The rationalization for this goes something like the following: The concept behind fragment-based structure prediction is that local fragment structures (e.g. 3-mers and 9-mers) are exhaustively sampled in the PDB. That is, while the full structure of intertest might not be in the PDB, if you chopped up the structure into fragments, each individual fragment would be represented in the PDB. This theory actually seems to hold, and (for 3-mers and 9-mers) has been true for over a decade now. So that 2011 VALL should contain all the same 3-mer and 9-mer structures that a hypothetical 2019 one would.
The reason why a new database is *worse* than the older one probably has to do with oversampling of structures. In order to get the VALL to be representative, you have to de-duplicate it for all the biases of crystallographers (where they crystalize hundreds of different mutants of lysozyme, for example). The PDB has grown a lot in the past decade (with much more oversampling of "easy" structures), and so the deduplication is much harder to do these days than it was in the past, making the statistical prevelence of fragments of potentially lower quality.

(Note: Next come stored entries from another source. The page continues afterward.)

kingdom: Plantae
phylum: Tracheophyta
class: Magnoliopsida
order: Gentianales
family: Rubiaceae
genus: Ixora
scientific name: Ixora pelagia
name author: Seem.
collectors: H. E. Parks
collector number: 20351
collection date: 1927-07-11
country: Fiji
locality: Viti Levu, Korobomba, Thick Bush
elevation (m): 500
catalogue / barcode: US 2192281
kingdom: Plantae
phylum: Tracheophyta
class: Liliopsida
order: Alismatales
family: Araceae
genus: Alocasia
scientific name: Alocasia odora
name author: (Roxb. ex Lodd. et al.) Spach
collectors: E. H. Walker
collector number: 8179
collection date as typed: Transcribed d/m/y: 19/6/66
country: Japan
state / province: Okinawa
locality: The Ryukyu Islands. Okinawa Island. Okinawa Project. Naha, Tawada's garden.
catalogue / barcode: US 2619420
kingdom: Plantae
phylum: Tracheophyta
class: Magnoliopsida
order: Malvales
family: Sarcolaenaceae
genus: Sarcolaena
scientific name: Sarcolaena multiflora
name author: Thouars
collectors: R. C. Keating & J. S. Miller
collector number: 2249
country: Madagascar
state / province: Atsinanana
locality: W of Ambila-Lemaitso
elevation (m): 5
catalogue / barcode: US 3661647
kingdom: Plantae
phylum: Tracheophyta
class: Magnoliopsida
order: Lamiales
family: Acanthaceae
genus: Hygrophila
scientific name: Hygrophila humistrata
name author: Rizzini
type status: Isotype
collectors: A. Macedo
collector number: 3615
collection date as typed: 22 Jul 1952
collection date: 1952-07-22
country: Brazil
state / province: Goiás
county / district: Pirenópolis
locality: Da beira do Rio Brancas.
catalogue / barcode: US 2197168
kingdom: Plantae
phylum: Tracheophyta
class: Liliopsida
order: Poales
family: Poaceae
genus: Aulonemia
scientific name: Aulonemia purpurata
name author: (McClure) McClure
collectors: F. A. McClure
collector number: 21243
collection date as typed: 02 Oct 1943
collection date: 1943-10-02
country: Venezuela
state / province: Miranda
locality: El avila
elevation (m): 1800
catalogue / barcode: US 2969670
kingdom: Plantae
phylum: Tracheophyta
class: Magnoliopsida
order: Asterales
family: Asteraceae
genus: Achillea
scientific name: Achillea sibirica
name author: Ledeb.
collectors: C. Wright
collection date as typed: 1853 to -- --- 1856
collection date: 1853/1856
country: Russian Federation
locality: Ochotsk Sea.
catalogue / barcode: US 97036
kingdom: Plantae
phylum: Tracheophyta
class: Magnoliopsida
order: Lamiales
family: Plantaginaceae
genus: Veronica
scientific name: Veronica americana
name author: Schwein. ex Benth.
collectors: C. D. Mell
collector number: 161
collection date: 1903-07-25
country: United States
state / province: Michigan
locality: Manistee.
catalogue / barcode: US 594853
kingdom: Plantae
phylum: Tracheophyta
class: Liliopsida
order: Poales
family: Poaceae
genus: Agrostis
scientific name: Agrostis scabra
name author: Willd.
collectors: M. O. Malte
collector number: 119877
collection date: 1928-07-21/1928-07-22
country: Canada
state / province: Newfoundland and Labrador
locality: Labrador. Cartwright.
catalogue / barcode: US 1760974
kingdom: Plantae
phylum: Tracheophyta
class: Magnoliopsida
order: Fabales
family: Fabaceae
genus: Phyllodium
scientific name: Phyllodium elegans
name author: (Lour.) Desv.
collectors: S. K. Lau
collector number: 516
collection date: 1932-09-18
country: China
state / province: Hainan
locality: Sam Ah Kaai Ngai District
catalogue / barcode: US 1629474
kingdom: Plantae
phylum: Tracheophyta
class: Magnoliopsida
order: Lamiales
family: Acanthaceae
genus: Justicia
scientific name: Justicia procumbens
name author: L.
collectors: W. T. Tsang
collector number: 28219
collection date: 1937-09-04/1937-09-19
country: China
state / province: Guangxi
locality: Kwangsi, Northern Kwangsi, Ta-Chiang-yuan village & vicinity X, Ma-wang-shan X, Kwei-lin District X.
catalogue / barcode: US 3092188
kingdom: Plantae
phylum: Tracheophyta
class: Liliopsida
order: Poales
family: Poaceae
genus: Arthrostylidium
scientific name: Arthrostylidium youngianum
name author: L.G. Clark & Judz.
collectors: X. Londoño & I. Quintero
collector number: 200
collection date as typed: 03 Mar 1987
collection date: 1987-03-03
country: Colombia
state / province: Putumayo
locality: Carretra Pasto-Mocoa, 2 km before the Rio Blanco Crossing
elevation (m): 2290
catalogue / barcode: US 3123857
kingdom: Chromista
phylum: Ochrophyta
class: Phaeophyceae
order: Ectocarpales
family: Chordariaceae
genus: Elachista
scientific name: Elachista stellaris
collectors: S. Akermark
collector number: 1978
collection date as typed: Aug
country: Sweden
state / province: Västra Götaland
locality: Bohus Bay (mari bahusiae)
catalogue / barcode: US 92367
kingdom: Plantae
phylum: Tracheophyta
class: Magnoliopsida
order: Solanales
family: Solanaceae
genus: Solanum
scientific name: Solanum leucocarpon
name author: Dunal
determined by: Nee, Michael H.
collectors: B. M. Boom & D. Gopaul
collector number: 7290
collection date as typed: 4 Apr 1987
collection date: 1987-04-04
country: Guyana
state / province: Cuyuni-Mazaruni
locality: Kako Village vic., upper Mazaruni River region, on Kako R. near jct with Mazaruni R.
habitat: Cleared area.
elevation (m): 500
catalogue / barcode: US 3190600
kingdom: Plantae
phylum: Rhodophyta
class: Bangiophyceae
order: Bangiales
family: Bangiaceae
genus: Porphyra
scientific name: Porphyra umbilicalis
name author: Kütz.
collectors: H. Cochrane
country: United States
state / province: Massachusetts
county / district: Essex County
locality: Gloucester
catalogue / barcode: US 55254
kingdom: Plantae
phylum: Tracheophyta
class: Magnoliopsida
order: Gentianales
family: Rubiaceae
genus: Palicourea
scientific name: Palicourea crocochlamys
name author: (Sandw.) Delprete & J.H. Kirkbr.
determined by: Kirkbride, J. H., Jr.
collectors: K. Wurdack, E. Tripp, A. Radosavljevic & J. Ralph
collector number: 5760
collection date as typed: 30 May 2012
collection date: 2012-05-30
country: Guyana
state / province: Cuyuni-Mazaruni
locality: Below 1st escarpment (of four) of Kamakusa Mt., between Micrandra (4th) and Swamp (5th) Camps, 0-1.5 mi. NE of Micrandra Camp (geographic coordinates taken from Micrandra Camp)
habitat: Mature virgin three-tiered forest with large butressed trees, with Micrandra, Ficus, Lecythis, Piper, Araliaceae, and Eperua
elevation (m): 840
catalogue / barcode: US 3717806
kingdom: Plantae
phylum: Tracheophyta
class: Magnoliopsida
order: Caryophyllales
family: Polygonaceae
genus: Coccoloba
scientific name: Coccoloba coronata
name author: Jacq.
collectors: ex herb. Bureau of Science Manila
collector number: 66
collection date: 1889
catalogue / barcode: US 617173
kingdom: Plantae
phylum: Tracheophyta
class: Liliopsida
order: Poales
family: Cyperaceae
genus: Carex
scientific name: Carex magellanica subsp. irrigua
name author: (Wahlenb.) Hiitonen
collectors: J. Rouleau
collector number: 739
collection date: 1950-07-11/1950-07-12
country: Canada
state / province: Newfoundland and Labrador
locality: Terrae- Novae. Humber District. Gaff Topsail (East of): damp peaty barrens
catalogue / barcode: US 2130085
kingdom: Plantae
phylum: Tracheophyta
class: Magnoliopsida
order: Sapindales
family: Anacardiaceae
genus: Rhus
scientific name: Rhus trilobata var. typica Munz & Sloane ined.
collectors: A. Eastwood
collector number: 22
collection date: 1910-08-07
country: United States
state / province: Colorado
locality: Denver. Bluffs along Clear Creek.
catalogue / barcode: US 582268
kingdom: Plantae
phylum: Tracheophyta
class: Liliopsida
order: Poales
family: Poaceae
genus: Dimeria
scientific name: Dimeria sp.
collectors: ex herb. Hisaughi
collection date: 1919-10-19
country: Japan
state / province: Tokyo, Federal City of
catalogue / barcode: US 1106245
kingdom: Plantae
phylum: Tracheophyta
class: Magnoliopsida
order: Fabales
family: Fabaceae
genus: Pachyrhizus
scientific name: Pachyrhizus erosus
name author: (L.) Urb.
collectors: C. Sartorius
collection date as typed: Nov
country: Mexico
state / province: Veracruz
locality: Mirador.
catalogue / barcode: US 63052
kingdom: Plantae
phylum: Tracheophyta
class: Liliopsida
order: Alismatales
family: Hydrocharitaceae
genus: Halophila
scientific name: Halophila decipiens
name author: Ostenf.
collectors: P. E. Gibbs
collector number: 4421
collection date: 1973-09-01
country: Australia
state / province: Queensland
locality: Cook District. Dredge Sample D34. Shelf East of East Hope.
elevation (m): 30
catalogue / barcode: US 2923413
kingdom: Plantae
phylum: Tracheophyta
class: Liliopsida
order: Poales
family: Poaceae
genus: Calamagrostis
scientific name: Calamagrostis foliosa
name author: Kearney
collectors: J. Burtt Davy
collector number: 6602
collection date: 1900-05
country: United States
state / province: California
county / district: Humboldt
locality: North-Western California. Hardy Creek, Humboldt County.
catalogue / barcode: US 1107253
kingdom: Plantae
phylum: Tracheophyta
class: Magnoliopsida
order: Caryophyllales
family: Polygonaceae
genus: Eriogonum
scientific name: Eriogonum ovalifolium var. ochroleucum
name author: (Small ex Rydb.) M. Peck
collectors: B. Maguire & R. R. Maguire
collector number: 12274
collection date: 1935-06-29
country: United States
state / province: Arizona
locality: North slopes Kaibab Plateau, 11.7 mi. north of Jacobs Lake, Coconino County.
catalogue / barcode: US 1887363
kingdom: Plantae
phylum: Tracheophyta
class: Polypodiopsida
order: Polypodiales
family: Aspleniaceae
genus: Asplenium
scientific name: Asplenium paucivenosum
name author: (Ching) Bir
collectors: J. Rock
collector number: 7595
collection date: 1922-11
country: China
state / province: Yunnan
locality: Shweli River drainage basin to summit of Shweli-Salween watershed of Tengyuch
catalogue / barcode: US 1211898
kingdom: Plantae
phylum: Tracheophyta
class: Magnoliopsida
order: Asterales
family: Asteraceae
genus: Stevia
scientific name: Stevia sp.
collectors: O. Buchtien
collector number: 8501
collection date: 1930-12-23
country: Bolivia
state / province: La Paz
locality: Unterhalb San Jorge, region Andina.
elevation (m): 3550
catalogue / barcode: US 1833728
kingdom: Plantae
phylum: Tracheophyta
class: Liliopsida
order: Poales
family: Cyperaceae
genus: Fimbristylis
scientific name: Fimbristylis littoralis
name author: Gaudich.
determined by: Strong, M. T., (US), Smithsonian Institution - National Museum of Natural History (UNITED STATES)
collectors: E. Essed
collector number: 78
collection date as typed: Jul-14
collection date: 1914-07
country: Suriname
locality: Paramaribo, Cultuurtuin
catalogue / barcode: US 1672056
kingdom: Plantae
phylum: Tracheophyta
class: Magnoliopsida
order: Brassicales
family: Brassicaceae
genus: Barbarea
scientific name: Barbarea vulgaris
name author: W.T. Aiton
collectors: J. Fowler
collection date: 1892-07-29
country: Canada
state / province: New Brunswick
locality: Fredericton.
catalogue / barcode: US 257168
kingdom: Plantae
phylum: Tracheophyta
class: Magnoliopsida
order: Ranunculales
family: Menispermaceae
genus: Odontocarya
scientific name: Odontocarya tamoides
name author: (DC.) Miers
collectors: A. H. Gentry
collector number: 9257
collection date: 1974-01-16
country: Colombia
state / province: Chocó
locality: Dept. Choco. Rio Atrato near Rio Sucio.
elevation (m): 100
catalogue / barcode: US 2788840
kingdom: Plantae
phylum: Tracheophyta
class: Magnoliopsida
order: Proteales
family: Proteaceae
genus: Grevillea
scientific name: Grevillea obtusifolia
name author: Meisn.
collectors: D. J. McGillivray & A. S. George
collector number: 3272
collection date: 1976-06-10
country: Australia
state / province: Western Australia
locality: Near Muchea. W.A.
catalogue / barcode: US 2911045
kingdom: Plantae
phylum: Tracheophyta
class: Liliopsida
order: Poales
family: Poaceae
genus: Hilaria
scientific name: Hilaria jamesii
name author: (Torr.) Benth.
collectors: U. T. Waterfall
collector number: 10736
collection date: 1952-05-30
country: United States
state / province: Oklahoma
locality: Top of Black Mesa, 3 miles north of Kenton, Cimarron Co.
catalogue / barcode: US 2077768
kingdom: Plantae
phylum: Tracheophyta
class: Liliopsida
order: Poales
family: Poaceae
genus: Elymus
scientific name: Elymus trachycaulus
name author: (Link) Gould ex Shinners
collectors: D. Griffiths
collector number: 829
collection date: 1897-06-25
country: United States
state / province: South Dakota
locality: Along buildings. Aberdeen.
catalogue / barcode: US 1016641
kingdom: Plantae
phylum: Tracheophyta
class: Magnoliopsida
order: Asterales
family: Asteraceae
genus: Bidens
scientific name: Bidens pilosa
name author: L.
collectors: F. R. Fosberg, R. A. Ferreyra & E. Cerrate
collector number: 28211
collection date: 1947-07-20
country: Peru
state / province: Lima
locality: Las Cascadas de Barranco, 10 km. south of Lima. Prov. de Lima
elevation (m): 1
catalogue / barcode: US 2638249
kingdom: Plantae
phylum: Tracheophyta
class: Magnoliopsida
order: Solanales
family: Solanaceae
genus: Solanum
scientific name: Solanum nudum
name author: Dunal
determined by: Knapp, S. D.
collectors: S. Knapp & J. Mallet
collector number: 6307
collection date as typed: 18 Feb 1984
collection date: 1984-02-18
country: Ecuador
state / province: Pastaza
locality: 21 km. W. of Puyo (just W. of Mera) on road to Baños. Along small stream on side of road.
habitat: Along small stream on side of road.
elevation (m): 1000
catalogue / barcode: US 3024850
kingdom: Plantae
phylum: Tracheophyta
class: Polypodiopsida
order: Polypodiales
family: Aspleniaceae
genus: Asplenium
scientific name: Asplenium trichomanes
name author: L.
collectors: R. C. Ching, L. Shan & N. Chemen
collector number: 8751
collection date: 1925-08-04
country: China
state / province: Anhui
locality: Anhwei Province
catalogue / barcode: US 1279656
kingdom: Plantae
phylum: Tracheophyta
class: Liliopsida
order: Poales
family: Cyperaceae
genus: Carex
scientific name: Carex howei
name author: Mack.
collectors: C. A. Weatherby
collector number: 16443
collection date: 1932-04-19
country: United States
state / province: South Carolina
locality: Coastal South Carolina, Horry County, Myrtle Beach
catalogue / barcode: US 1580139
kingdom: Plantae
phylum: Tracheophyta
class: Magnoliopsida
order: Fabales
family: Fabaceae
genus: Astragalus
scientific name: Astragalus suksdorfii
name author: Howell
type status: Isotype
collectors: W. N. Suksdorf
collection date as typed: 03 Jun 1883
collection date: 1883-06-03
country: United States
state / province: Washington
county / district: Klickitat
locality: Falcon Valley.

Now there's certainly potential rationales for regenerating the VALL. -- If you're looking for things larger than 9-mers, for instance, the 2011 version might not be exhaustive coverage yet, and updating may fill things out further. If you're looking at alternate ways of generating the VALL, or of calculating the statistics, or if you want to play around with using various experimental data during fragment prediction and need an expanded/different structure set. But if you just want to do standard 3-mer and 9-mer sampling using the standard fragment picking protocols, there's really no need to regenerate the VALL. The existing ones are sufficient for that purpose, even if they're not the newest and shiniest.